» What this task involves:
Reproduce the passage in the profile of Jarrad Aguirre word for word, from "Jarrad Aguirre ’09" down to "global health care.".

Jarrad Aguirre ’09 found himself drawn to the sciences from an early age, always seeking to “explore the world” around him and find his relationship with it. A Molecular, Cellular, and Developmental Biology major, Aguirre was one of thirty-two American winners to be awarded the Rhodes Scholarship, the oldest and most prestigious fellowship that brings students from all over the world to study at the University of Oxford in England.
Throughout his college career, Aguirre has conducted research that has allowed him to “find an outlet” for his interests in neuroscience and the disparities in global health care.
As an intern at Stanford University in 2006, he studied the formation of neuromuscular junctions – the location where motor nerves connect to muscles (and a common site of muscular disorders). Specifically, he investigated the role of receptor formation and its effect on the neuromuscular junctions in zebrafish embryos by developing new staining and imaging procedures. For this work, Aguirre won the “Poster Presentation Award” at the Annual Biomedical Research Conference for Minority Students.
The summer before his junior year, Aguirre conducted independent research on indigenous medical practices in Peru, aiming to see how each community practiced medicine. “I conducted interviews with the medicine men and women, community leaders, and local politicians to investigate the Peruvian healthcare system,” he explained. After returning from his trip, he arranged a photo exhibit at Yale showing the struggles of the indigenous cultures to maintain their cultural and medical practices.

» Provided records:

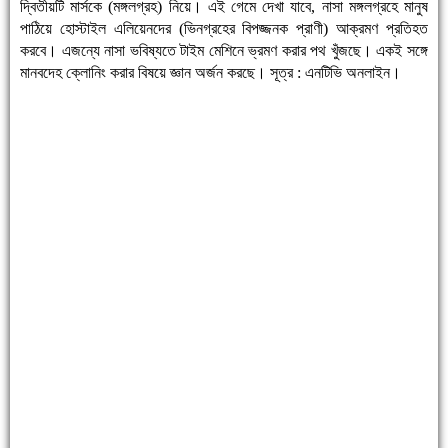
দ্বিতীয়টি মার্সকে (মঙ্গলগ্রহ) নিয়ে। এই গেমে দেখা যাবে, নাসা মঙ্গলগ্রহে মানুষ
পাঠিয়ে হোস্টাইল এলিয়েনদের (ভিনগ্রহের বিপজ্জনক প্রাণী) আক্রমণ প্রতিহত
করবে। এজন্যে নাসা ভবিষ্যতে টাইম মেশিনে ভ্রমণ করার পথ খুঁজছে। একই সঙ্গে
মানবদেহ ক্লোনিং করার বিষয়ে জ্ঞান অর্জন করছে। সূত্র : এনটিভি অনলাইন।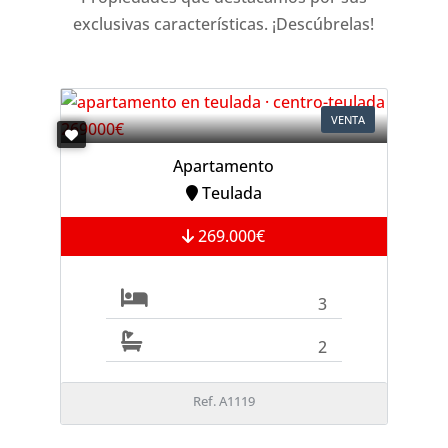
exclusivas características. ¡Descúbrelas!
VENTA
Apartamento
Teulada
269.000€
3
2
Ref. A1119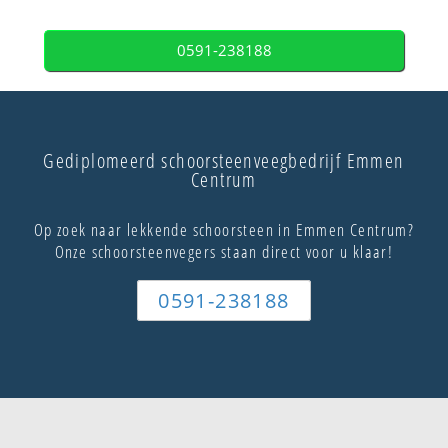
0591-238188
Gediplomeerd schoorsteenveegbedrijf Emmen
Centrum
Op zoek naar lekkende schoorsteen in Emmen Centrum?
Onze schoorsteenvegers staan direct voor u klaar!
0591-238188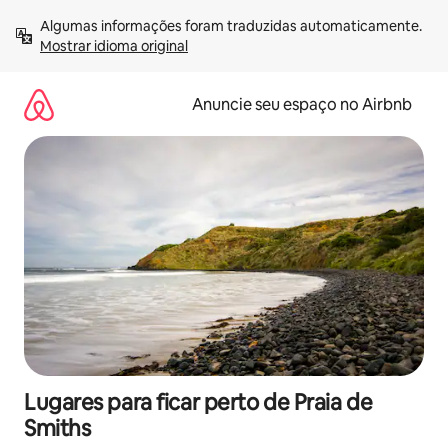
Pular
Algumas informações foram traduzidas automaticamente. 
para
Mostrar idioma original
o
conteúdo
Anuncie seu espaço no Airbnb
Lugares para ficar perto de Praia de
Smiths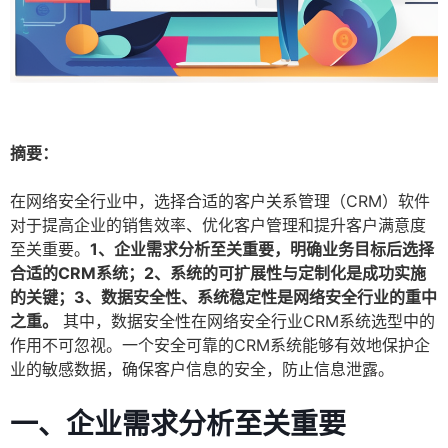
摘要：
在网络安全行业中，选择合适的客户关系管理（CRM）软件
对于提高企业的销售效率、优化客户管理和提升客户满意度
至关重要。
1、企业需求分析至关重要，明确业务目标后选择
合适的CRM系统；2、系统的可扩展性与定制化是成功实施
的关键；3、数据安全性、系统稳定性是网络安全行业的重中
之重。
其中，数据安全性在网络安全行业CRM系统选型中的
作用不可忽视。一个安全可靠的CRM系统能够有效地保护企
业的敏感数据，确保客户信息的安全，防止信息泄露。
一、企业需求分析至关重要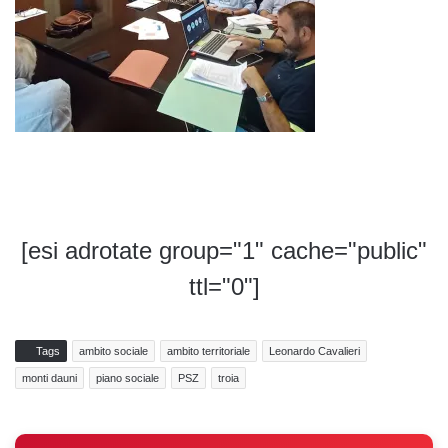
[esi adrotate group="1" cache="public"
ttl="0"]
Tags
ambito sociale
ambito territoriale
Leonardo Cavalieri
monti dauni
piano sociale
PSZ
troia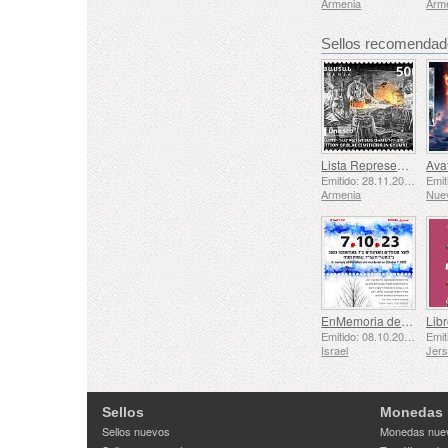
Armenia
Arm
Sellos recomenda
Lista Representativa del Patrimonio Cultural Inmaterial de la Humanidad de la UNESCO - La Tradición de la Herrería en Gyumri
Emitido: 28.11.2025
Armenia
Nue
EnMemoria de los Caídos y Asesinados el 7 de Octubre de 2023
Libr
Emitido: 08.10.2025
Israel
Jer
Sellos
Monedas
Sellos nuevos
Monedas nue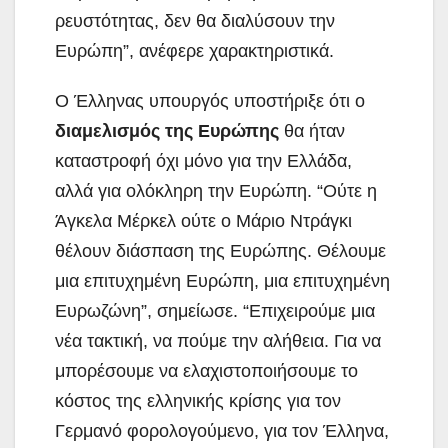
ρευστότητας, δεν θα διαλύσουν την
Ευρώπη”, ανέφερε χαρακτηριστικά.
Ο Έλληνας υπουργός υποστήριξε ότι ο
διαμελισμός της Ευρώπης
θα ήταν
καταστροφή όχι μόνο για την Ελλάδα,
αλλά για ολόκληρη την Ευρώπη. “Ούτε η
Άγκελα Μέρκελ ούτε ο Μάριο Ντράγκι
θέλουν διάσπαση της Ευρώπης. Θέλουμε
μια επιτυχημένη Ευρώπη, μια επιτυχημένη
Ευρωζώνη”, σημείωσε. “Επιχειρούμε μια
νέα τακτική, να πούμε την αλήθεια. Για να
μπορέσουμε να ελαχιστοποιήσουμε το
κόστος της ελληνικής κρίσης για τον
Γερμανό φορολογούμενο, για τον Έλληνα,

» Answer below:
Jarrad Aguirre ’09 found himself drawn to the sciences from an early age, always seeking to “explore the world” around him and find his relationship with it. A Molecular, Cellular, and Developmental Biology major, Aguirre was one of thirty-two American winners to be awarded the Rhodes Scholarship, the oldest and most prestigious fellowship that brings students from all over the world to study at the University of Oxford in England.
Throughout his college career, Aguirre has conducted research that has allowed him to “find an outlet” for his interests in neuroscience and the disparities in global health care.